### [To-do item]
Once the line containing "Dataprius, la alternativa" is found in the entries below, restate it and each following line word for word, stopping after the line containing "Andrea Kimi Antonelli, da".

### [Saved data entries]
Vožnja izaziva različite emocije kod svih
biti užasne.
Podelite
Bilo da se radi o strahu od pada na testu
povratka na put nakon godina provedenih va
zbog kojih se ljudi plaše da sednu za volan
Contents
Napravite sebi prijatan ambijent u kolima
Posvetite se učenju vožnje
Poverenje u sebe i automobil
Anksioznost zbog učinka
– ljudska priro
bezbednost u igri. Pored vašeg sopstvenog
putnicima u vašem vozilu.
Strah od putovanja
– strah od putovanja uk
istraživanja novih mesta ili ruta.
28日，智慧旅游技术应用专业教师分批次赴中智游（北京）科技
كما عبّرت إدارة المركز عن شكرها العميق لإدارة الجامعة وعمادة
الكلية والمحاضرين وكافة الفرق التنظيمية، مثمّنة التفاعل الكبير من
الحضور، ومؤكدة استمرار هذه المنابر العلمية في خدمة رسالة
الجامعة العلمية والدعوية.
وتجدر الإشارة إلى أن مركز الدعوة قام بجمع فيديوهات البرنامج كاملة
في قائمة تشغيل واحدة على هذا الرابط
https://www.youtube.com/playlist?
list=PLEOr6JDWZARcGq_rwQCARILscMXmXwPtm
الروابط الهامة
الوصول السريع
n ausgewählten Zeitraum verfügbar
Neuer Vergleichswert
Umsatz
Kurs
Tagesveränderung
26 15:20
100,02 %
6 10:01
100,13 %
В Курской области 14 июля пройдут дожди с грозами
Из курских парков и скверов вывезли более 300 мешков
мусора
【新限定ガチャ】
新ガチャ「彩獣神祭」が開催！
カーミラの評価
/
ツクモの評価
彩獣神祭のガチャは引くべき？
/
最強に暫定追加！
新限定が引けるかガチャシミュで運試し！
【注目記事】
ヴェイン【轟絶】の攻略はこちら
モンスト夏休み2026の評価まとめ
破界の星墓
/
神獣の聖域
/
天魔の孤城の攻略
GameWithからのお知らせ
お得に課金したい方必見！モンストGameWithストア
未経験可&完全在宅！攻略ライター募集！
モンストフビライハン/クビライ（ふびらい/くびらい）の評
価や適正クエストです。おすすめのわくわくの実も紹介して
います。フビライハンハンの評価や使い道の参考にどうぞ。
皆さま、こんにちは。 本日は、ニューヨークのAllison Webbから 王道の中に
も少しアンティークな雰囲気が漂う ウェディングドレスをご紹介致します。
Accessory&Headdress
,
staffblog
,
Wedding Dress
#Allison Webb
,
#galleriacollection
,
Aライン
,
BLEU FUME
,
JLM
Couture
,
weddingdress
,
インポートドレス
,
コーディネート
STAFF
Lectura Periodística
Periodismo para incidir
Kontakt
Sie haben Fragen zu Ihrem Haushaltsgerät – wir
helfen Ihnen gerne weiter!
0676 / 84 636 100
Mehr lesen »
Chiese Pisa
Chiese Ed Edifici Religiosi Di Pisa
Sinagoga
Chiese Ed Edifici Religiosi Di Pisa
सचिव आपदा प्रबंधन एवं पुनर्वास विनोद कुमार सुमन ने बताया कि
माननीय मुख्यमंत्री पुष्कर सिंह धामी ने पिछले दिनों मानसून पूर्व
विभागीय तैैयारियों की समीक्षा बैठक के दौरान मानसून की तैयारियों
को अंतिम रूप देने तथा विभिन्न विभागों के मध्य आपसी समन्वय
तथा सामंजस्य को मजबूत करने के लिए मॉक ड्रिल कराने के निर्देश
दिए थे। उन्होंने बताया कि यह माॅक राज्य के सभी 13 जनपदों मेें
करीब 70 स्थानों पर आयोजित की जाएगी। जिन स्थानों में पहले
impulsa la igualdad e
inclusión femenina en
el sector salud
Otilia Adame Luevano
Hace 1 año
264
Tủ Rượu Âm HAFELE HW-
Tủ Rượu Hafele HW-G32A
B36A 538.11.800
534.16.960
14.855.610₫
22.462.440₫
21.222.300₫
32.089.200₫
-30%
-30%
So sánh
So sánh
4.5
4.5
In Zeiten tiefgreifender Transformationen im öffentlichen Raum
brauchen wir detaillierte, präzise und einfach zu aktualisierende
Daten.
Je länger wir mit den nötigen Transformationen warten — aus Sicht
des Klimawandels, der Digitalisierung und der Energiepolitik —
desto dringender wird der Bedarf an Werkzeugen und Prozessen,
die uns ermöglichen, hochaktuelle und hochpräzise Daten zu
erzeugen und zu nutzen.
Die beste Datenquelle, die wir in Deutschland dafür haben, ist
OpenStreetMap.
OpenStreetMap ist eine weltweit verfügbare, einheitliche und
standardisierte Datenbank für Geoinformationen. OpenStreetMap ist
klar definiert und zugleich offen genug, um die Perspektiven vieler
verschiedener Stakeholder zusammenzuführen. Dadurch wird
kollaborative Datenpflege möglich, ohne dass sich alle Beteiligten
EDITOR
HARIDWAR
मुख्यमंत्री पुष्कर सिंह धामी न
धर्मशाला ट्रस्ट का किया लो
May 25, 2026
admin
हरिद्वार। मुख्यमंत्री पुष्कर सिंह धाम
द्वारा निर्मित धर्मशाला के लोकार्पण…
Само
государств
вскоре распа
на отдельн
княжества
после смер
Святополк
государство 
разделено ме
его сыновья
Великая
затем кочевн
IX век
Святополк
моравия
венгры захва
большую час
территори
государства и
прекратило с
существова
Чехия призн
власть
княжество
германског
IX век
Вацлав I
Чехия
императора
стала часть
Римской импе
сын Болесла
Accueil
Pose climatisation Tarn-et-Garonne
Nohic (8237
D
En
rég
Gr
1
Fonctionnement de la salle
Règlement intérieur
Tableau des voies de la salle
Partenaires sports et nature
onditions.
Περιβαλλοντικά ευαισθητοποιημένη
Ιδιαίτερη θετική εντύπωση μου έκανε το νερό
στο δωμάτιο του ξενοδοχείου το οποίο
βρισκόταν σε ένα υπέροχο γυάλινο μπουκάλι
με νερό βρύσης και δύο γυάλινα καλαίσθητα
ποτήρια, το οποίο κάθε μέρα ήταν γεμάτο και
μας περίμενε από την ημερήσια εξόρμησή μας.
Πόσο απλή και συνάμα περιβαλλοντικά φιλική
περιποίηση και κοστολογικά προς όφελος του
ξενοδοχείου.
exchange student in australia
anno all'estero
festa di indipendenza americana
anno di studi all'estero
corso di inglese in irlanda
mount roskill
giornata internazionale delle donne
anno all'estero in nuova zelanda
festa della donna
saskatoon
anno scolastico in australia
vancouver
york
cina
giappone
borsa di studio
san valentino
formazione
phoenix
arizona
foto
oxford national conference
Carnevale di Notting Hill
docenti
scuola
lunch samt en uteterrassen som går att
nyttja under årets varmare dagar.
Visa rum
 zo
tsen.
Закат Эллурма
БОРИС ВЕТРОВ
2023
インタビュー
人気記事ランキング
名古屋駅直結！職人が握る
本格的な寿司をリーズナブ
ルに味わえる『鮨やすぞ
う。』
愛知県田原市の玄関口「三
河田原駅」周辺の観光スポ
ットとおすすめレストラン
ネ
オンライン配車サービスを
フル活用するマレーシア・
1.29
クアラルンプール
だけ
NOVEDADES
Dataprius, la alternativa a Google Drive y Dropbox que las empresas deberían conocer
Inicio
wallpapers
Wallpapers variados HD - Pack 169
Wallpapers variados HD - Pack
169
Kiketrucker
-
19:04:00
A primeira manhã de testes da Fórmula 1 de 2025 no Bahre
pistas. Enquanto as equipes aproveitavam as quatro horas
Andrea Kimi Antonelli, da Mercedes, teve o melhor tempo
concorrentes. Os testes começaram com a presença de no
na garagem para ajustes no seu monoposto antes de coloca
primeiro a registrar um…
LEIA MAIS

### [Answer to this exercise]
Dataprius, la alternativa a Google Drive y Dropbox que las empresas deberían conocer
Inicio
wallpapers
Wallpapers variados HD - Pack 169
Wallpapers variados HD - Pack
169
Kiketrucker
-
19:04:00
A primeira manhã de testes da Fórmula 1 de 2025 no Bahre
pistas. Enquanto as equipes aproveitavam as quatro horas
Andrea Kimi Antonelli, da Mercedes, teve o melhor tempo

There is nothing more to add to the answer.